-------- Exercise material --------

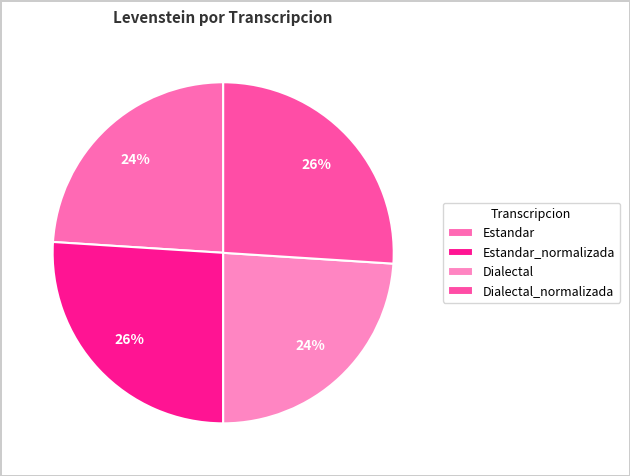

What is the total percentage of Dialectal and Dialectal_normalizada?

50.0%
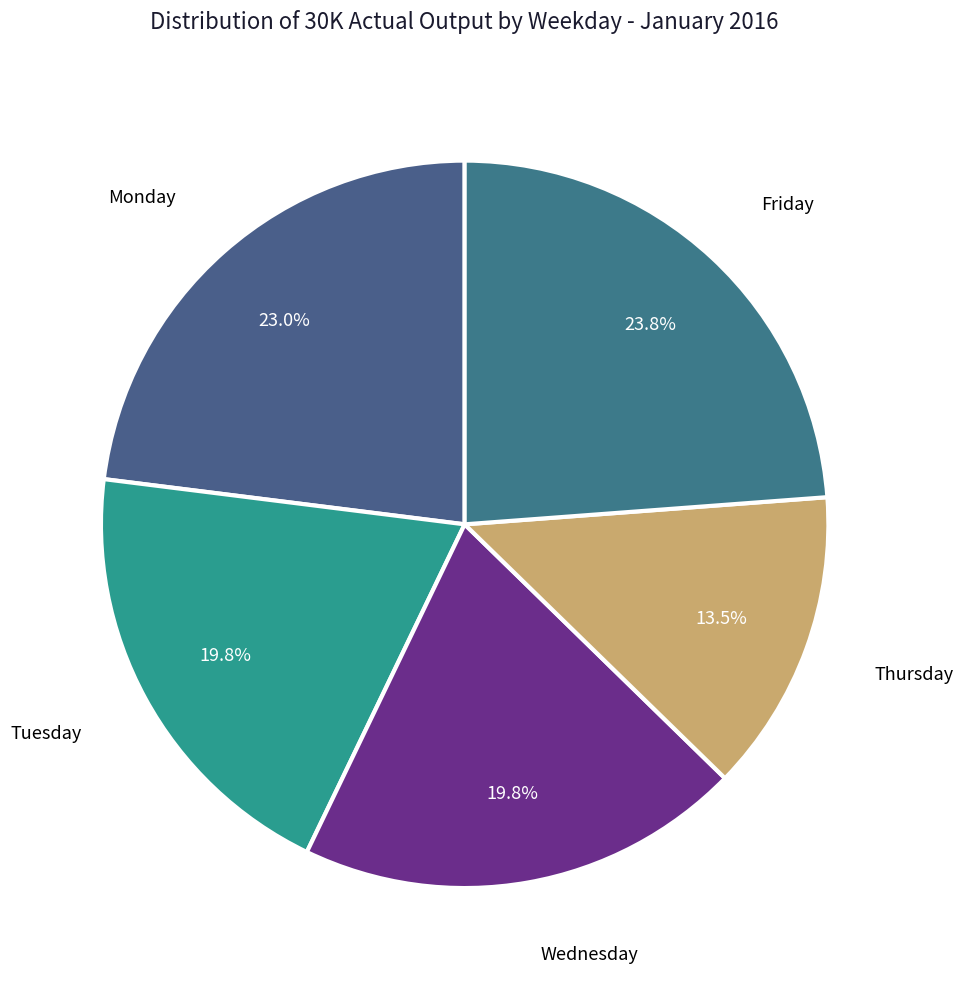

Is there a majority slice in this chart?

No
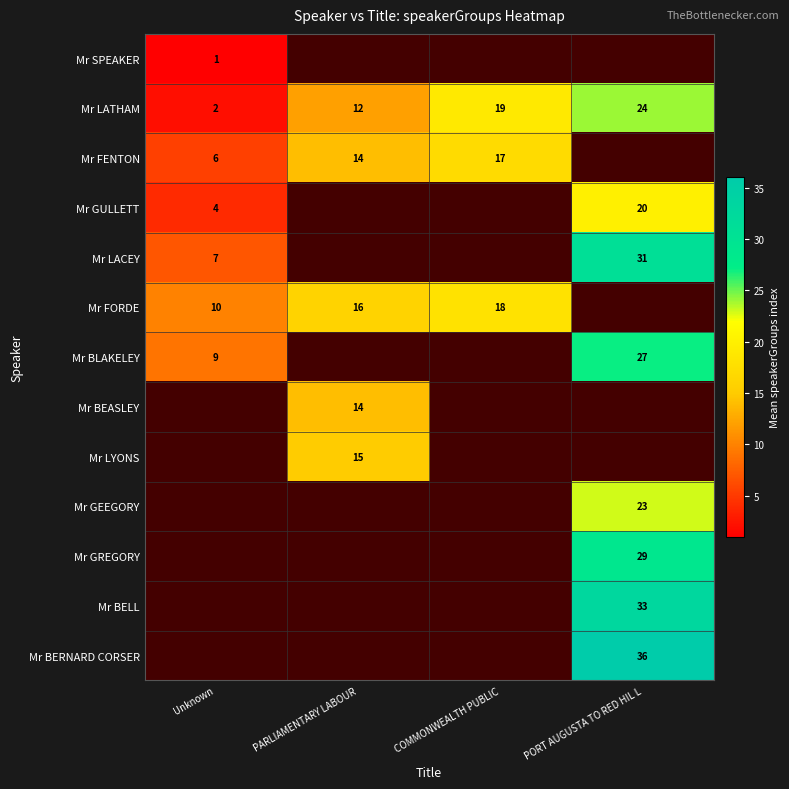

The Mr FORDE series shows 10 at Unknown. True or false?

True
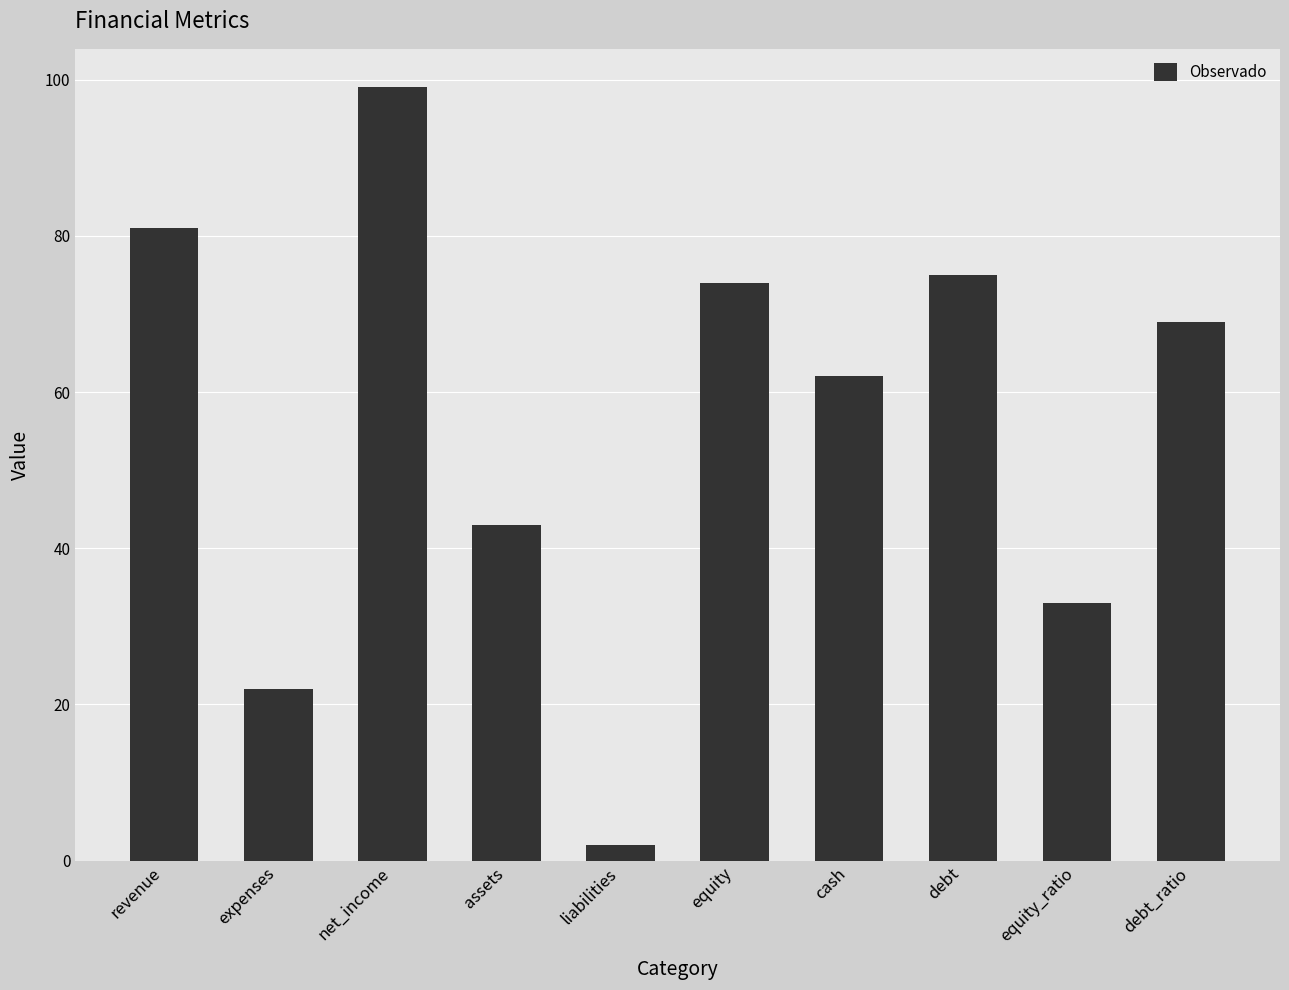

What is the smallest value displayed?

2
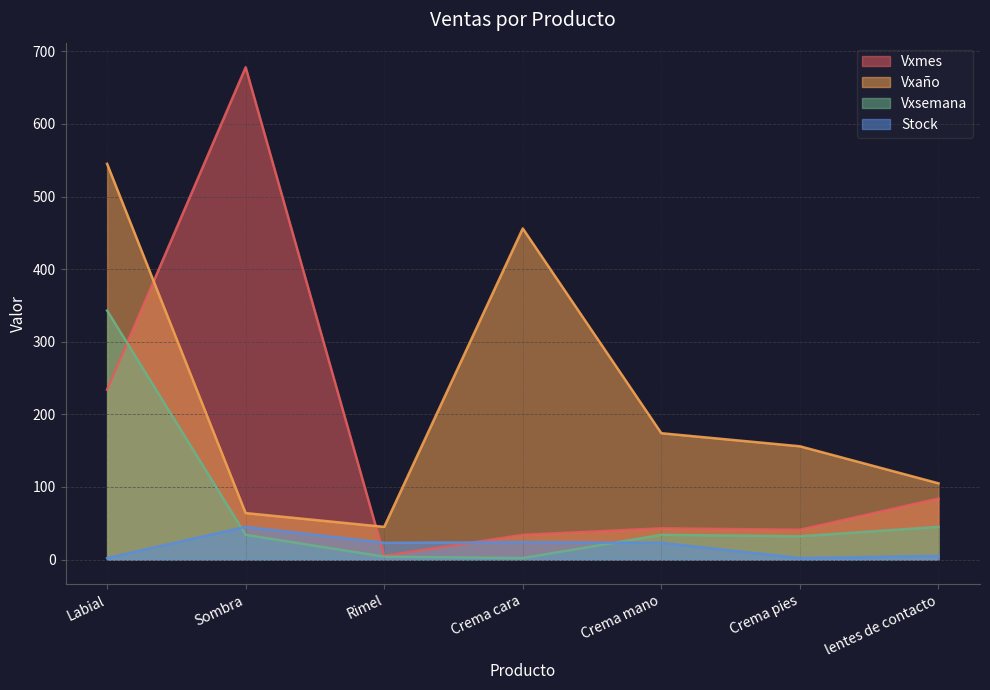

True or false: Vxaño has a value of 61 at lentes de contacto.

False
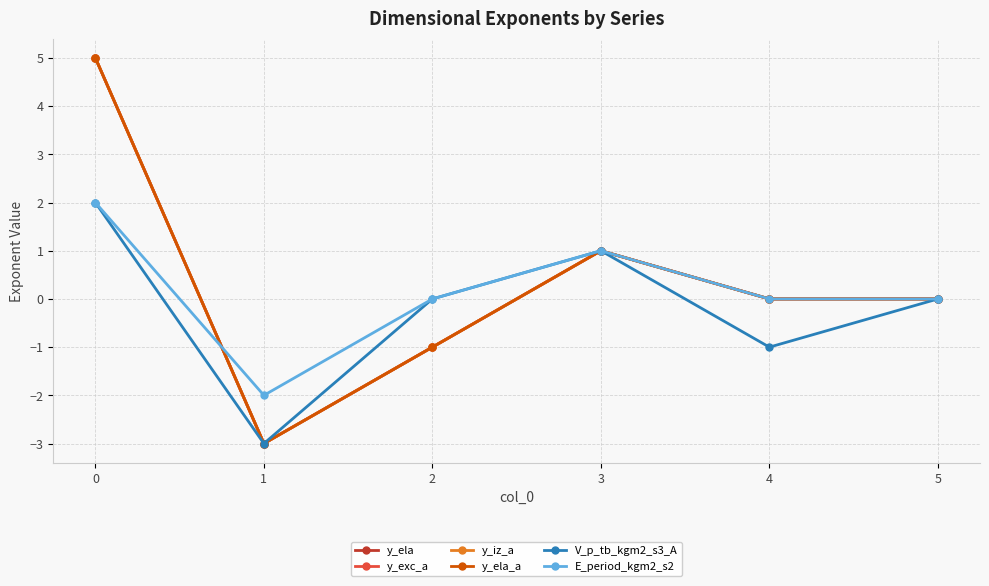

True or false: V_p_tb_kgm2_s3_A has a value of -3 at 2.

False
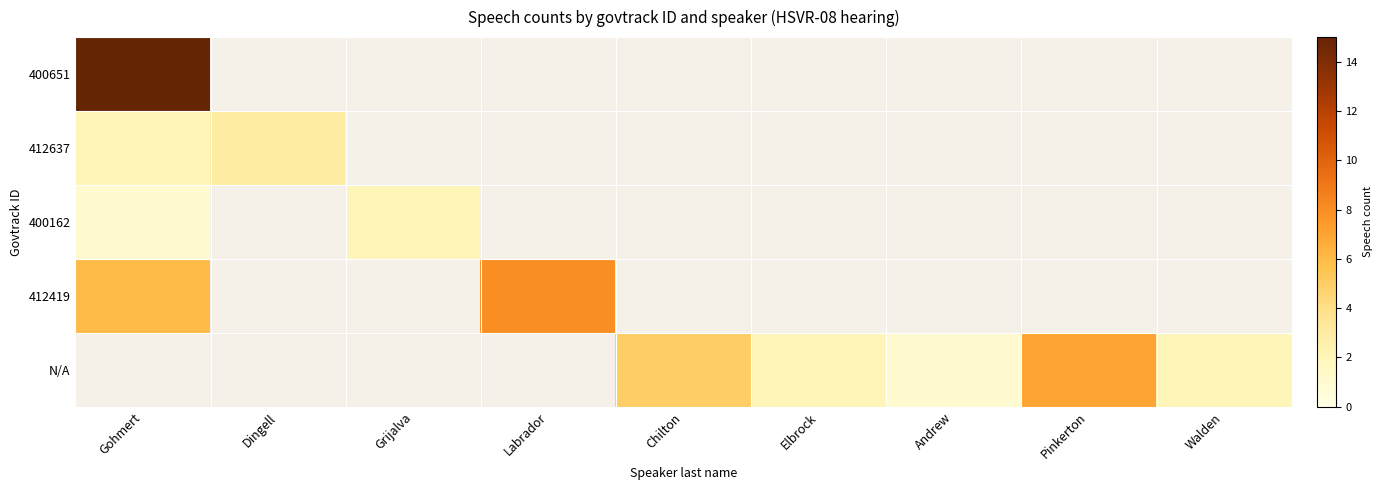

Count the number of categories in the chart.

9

--------

Exercise
Can you rewrite all of the data above with every "chart" changed to "graph" and nothing else altered, leaving the pictures out?

Your solution
What is the total percentage of Dialectal and Dialectal_normalizada?

50.0%

Is there a majority slice in this graph?

No

The Mr FORDE series shows 10 at Unknown. True or false?

True

What is the smallest value displayed?

2

True or false: Vxaño has a value of 61 at lentes de contacto.

False

True or false: V_p_tb_kgm2_s3_A has a value of -3 at 2.

False

Count the number of categories in the graph.

9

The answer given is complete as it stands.